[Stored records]

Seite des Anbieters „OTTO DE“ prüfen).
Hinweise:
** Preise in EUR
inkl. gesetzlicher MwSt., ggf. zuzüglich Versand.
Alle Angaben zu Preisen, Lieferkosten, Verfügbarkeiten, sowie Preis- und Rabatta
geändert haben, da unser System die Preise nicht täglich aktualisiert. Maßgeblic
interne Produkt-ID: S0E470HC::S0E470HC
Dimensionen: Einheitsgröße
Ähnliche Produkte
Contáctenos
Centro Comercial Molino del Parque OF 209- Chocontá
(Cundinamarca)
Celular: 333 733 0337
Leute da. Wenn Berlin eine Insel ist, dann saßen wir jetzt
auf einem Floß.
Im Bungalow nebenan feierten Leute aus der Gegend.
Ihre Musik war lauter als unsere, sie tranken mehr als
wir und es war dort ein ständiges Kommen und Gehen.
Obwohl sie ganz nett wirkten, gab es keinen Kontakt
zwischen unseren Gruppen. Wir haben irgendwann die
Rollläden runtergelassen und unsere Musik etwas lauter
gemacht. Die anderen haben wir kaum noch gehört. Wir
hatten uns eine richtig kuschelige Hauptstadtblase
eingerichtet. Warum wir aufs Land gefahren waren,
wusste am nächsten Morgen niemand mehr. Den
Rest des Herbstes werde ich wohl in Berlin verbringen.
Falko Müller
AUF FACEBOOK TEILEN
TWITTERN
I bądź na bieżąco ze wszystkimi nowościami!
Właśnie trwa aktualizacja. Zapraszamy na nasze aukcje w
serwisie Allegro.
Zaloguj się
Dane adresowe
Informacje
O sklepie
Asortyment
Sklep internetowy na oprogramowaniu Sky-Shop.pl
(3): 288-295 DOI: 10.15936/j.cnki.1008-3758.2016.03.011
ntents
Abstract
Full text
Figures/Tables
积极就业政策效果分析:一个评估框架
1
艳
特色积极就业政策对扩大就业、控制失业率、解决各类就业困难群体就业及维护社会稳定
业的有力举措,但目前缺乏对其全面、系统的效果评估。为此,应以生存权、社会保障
* * *
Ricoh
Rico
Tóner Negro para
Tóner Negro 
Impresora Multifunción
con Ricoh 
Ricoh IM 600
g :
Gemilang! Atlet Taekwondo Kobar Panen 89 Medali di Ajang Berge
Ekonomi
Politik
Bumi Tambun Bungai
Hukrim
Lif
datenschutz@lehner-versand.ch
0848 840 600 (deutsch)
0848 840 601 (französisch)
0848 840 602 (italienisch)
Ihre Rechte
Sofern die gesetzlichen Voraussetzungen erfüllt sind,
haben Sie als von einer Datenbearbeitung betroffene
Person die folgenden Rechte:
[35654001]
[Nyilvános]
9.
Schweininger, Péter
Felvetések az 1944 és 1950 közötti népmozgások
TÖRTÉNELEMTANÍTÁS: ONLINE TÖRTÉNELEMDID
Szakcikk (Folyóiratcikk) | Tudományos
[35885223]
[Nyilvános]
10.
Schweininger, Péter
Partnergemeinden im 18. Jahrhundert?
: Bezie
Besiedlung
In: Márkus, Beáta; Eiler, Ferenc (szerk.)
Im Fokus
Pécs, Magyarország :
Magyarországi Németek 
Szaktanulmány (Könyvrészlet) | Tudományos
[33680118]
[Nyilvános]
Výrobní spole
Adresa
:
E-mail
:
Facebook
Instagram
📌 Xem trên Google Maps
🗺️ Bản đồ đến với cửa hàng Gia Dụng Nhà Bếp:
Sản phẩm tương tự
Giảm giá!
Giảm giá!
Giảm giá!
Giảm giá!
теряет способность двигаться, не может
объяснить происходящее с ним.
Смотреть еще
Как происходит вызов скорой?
* * *
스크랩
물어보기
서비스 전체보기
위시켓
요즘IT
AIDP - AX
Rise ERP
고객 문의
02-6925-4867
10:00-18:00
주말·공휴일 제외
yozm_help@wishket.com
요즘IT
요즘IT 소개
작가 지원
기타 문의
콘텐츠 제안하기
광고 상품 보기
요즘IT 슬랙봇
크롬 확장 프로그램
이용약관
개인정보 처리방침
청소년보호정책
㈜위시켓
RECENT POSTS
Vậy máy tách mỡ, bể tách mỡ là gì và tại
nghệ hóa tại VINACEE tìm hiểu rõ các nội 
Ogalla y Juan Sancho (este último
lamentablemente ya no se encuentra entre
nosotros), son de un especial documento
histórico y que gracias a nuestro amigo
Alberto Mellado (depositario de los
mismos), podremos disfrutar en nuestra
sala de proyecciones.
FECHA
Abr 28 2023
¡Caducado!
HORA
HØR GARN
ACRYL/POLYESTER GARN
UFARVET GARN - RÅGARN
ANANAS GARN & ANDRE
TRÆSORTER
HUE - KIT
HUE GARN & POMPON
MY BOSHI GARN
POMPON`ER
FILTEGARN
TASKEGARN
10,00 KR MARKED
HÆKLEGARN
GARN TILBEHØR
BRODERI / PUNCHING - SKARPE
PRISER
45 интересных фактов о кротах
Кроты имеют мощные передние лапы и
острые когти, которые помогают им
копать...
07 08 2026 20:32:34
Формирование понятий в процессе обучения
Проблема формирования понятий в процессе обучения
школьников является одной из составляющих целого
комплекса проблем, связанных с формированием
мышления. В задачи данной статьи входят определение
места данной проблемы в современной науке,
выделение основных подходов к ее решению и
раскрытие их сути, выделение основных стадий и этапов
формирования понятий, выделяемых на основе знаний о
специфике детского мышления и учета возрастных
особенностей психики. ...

### Exercise details:
Each line above from the one with "Seite des Anbieters" up to and including the one with "interne Produkt-ID: S0E470HC::S0E470HC" must be set down exactly, and no line outside that span may appear.

### Your response:
Seite des Anbieters „OTTO DE“ prüfen).
Hinweise:
** Preise in EUR
inkl. gesetzlicher MwSt., ggf. zuzüglich Versand.
Alle Angaben zu Preisen, Lieferkosten, Verfügbarkeiten, sowie Preis- und Rabatta
geändert haben, da unser System die Preise nicht täglich aktualisiert. Maßgeblic
interne Produkt-ID: S0E470HC::S0E470HC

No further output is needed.